▶ RECORDS SUPPLIED
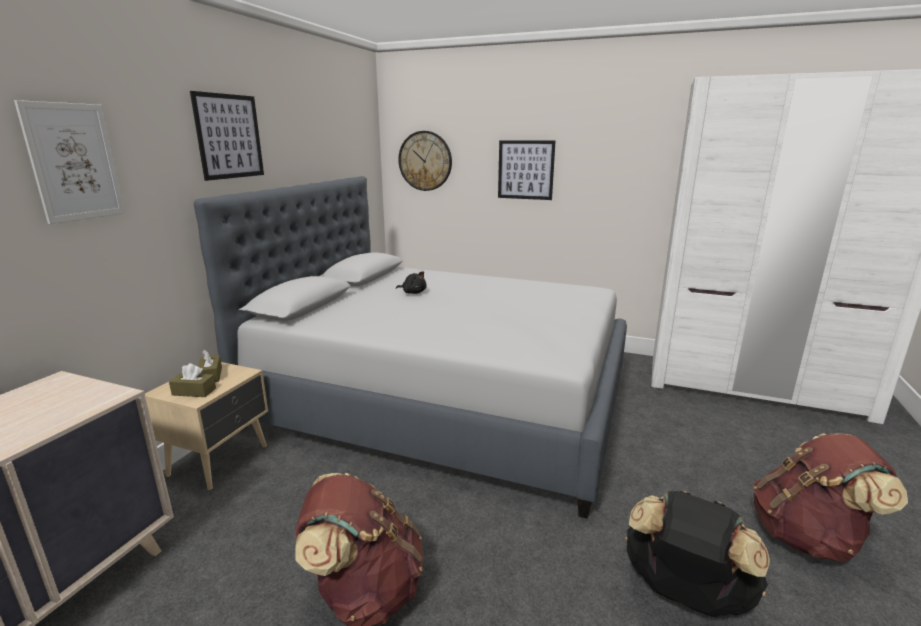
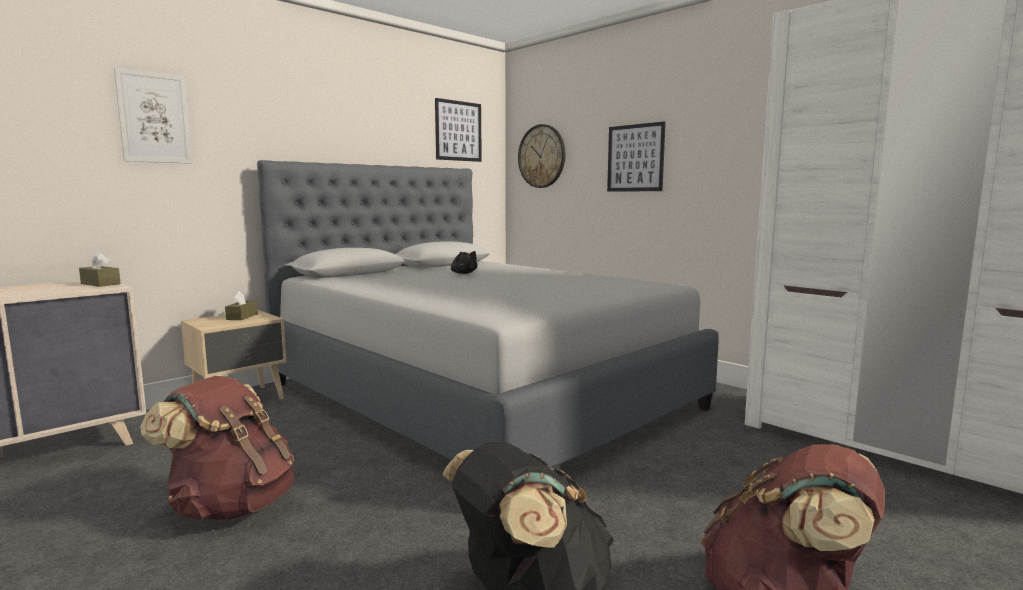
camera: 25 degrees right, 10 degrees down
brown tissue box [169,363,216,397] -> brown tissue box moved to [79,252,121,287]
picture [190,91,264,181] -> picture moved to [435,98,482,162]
* * *
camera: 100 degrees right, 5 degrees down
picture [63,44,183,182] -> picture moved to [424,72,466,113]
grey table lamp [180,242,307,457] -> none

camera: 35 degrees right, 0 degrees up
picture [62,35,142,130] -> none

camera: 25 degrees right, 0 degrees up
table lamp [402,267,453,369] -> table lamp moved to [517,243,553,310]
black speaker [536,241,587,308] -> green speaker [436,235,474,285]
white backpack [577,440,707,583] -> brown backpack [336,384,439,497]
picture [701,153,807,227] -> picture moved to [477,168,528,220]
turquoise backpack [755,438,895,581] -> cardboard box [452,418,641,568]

▶ PROBLEM
Within the material above, the line with "picture [63,44,183,182] ->" opens the range and the line with "picture [701,153,807,227] ->" closes it; reproduce that range word for word.

▶ ANSWER AREA
picture [63,44,183,182] -> picture moved to [424,72,466,113]
grey table lamp [180,242,307,457] -> none

camera: 35 degrees right, 0 degrees up
picture [62,35,142,130] -> none

camera: 25 degrees right, 0 degrees up
table lamp [402,267,453,369] -> table lamp moved to [517,243,553,310]
black speaker [536,241,587,308] -> green speaker [436,235,474,285]
white backpack [577,440,707,583] -> brown backpack [336,384,439,497]
picture [701,153,807,227] -> picture moved to [477,168,528,220]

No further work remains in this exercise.